After We Collided (After, #2) by Anna Todd Read Online (FREE)
“I love you, Kimberly, more than anything, and I would love to spend the rest of my life repaying you for what you have given me.” He bends down on one knee.
Is this some kind of fucking joke? Is everyone I know suddenly deciding to get married or is this some fucked-up cosmic joke on me?
“This wasn’t a celebration party, this was an engagement party.” He smiles at the object of his affection. “Well, that is, if you say yes.”
Kimberly squeals and begins to cry. I look away from them as she practically screams her acceptance.
I can’t help but look at Tessa as she claps her hands to her face and wipes at her tears. I know she’s doing her best to smile for her friend in this joyful moment, to pretend they’re tears of happiness. But really, I can tell that she’s only pretending. She’s overwhelmed, having just listened to her friend hear everything that she once wished she would hear from me.

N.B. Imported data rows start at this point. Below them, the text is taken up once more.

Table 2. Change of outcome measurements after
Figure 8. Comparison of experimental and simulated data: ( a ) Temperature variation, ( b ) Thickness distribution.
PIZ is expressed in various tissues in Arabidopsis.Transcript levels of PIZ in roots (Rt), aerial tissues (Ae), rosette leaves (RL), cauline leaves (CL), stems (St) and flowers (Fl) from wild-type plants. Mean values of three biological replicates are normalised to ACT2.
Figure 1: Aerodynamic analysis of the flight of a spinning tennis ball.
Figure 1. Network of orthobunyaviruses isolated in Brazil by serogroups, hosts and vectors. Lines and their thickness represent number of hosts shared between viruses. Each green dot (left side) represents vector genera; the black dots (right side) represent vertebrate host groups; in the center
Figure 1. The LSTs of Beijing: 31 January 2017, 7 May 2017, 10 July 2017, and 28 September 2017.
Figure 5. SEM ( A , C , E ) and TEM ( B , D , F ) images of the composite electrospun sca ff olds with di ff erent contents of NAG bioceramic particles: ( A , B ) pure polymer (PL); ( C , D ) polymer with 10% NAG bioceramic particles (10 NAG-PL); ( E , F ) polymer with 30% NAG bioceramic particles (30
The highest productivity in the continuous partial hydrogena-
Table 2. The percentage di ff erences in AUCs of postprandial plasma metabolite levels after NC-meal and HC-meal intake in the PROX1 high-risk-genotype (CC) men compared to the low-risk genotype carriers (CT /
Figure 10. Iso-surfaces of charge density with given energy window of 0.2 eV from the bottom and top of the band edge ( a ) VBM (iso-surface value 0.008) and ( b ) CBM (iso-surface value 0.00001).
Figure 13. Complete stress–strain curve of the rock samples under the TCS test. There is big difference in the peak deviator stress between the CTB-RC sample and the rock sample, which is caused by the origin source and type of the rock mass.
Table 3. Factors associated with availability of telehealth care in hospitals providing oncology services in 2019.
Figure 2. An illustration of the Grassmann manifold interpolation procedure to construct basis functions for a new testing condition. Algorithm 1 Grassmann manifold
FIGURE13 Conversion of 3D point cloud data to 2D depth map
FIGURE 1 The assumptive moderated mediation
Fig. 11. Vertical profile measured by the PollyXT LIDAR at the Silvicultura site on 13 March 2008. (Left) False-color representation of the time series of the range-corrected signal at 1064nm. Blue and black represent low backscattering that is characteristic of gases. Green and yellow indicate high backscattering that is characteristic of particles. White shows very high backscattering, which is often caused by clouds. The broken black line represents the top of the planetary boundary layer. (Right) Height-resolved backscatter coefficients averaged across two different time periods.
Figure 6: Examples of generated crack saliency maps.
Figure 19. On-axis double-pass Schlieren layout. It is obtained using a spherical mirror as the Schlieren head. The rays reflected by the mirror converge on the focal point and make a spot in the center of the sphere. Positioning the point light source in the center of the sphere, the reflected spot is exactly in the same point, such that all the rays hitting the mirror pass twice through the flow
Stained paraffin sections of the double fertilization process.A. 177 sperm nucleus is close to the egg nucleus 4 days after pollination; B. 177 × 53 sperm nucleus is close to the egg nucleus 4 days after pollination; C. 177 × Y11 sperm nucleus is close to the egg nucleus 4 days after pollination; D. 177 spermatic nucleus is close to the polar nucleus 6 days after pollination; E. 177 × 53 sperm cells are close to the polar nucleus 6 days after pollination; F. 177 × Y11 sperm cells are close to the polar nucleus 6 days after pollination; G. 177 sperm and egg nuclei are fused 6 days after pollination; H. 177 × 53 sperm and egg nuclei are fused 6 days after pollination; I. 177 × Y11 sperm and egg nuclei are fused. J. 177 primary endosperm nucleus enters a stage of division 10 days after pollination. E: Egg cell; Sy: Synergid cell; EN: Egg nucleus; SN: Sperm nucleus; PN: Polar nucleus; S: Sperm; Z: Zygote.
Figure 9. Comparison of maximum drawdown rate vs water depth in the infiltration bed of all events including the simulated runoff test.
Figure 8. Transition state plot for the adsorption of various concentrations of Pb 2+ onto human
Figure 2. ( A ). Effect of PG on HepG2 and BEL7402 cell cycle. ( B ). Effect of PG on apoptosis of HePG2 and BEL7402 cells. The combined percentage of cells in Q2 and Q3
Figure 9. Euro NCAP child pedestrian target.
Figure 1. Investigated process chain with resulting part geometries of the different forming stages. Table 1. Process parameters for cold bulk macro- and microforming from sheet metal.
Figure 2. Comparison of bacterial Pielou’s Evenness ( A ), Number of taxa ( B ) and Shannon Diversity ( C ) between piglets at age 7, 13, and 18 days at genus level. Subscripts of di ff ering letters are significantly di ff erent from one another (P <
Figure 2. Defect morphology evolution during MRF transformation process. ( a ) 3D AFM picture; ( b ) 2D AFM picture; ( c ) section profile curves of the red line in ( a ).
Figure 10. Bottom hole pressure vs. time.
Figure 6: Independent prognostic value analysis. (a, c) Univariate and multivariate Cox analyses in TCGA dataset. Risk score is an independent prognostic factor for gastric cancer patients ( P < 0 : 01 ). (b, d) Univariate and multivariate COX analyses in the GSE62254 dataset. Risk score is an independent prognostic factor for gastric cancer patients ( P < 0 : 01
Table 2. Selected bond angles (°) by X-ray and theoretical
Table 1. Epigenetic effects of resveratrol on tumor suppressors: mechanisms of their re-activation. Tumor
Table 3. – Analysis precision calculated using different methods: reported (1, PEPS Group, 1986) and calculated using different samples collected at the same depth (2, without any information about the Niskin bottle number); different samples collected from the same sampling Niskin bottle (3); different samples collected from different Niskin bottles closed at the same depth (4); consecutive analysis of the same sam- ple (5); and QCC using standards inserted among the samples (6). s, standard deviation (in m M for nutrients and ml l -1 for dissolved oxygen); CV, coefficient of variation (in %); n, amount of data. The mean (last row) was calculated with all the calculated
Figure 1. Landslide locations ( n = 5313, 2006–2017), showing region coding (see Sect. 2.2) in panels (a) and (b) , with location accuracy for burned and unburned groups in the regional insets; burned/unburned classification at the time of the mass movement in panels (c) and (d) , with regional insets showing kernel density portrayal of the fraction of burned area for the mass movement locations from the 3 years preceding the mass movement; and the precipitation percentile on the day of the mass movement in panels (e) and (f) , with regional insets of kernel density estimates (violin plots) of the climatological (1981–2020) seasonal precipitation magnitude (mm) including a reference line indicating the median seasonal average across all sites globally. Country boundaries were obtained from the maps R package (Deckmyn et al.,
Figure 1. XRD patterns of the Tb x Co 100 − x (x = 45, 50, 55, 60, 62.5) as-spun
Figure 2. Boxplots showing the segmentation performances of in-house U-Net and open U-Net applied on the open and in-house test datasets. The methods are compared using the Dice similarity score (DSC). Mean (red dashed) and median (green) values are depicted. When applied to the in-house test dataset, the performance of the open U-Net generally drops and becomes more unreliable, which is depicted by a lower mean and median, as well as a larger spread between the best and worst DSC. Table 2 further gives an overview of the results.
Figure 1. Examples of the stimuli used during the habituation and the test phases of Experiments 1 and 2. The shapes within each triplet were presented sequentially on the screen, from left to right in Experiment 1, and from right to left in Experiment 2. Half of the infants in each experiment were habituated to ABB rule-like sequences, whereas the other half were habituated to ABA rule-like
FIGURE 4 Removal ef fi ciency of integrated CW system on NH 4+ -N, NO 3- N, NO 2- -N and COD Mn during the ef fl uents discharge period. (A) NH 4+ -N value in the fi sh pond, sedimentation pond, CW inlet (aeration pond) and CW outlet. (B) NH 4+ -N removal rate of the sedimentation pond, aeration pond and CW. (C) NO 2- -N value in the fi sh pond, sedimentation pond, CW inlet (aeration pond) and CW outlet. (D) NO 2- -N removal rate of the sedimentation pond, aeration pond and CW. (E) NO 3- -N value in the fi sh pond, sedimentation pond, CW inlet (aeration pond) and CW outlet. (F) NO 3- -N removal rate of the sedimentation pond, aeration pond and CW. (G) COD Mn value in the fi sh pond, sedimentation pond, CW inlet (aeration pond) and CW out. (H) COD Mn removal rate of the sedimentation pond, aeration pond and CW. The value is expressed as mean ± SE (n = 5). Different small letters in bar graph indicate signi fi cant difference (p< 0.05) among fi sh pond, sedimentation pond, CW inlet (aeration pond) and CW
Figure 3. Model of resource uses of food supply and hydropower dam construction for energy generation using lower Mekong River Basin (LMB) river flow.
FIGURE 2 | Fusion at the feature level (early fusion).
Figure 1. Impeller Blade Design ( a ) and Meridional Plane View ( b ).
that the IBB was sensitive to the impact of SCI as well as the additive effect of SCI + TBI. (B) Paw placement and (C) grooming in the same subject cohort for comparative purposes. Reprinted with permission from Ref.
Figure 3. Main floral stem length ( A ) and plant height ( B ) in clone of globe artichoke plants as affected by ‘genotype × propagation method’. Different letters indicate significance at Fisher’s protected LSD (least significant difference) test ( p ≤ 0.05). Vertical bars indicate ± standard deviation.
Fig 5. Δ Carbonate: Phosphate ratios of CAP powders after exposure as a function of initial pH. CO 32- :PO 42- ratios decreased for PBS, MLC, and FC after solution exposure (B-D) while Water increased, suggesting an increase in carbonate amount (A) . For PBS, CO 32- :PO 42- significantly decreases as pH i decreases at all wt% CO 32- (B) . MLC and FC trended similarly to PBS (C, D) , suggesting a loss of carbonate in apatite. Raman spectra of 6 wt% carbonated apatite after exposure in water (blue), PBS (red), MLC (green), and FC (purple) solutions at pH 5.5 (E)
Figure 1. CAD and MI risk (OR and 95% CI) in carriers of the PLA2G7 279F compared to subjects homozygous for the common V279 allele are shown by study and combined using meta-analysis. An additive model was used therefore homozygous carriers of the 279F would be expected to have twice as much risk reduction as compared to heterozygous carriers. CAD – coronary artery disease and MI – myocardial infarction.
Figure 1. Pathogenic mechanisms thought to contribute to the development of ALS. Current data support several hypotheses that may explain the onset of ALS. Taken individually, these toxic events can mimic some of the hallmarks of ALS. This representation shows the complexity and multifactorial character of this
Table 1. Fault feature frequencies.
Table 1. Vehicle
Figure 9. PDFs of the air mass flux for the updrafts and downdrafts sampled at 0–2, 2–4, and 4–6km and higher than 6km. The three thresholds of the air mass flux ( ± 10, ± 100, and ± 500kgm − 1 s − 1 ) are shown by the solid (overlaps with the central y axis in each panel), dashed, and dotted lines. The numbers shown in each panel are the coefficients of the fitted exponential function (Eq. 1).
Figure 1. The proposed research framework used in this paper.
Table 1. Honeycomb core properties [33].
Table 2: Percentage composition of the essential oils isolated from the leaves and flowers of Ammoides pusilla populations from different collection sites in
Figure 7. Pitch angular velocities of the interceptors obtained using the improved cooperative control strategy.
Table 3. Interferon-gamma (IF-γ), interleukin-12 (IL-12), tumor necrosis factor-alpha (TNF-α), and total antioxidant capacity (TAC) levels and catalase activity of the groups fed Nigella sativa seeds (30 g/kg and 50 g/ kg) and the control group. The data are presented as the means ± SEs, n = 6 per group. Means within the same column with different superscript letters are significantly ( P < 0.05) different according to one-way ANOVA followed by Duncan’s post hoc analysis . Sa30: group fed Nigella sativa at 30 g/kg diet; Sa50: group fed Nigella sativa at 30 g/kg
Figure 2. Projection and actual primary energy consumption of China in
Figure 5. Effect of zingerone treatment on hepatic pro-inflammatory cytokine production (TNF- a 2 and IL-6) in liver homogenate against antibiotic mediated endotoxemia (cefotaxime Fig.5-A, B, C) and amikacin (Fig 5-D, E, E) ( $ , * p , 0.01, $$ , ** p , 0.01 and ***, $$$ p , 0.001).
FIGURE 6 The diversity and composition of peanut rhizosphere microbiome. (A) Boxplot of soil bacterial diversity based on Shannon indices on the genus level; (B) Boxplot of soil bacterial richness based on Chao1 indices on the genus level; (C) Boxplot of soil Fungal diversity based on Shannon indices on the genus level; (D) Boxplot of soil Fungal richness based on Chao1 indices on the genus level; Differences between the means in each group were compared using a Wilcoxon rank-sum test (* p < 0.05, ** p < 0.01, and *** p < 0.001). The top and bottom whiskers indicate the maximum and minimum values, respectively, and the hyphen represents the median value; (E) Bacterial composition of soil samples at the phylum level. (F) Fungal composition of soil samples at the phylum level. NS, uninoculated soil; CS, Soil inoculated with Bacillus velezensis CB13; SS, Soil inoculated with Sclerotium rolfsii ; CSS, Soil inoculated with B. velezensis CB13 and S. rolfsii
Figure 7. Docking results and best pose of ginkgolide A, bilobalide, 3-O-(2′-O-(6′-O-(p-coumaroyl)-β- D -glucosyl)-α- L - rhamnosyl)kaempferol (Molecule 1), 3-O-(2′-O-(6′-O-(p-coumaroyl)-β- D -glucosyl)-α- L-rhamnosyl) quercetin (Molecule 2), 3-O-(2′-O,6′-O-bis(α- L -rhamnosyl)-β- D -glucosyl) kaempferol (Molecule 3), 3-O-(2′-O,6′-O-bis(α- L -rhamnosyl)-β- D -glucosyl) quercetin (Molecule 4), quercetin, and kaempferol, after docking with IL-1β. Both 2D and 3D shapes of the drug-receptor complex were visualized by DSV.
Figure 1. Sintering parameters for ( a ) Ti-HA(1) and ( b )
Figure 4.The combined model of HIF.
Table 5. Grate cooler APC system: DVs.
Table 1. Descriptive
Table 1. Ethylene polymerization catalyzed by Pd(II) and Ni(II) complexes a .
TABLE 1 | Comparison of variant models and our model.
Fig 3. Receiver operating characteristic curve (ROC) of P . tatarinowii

My chest aches as I watch Christian wrap his arms around Kimberly and lift her off the floor in a loving embrace. I’m so happy for her, I really am. It’s just that it’s hard to sit and watch someone get something that you wanted, no matter how happy you are for them. I would never want to take even an ounce of her happiness away, but it’s hard to watch as he kisses both her cheeks and slides a gorgeous diamond ring onto her finger.
I stand up from my seat, hoping that no one will notice my absence. I make it to the living room before the tears fall in earnest. I knew this would happen, I knew I would break. If he wasn’t here, I could handle it, but it’s too surreal, too painful, to have him here.
He came here to taunt me, he had to have. Why else come, but not speak to me at all? It doesn’t make sense: he’s avoided me for the past ten days, then he shows up here, where he knew I would be. I shouldn’t have come. I should have at least driven myself so I could leave right now. Zed won’t be here until . . .
Zed is coming to pick me up at eight. Looking at a sleek grandfather clock, I see it’s seven thirty already. Hardin will kill him, literally, if he sees him here.
Or maybe he won’t, maybe he doesn’t care at all.
I find the restroom and close the door behind me. It takes me a moment to realize the light switch is a touch-screen panel on the wall. This house is too damn high tech for me.
I was absolutely humiliated when I dropped the wineglass. Hardin seems so indifferent, like he could care less about me being here or how awkward for me his presence really is. Has it even been hard for him? Did he spend days crying and lying in bed the way I did? I have no way to know, and he isn’t giving off the heartbroken impression.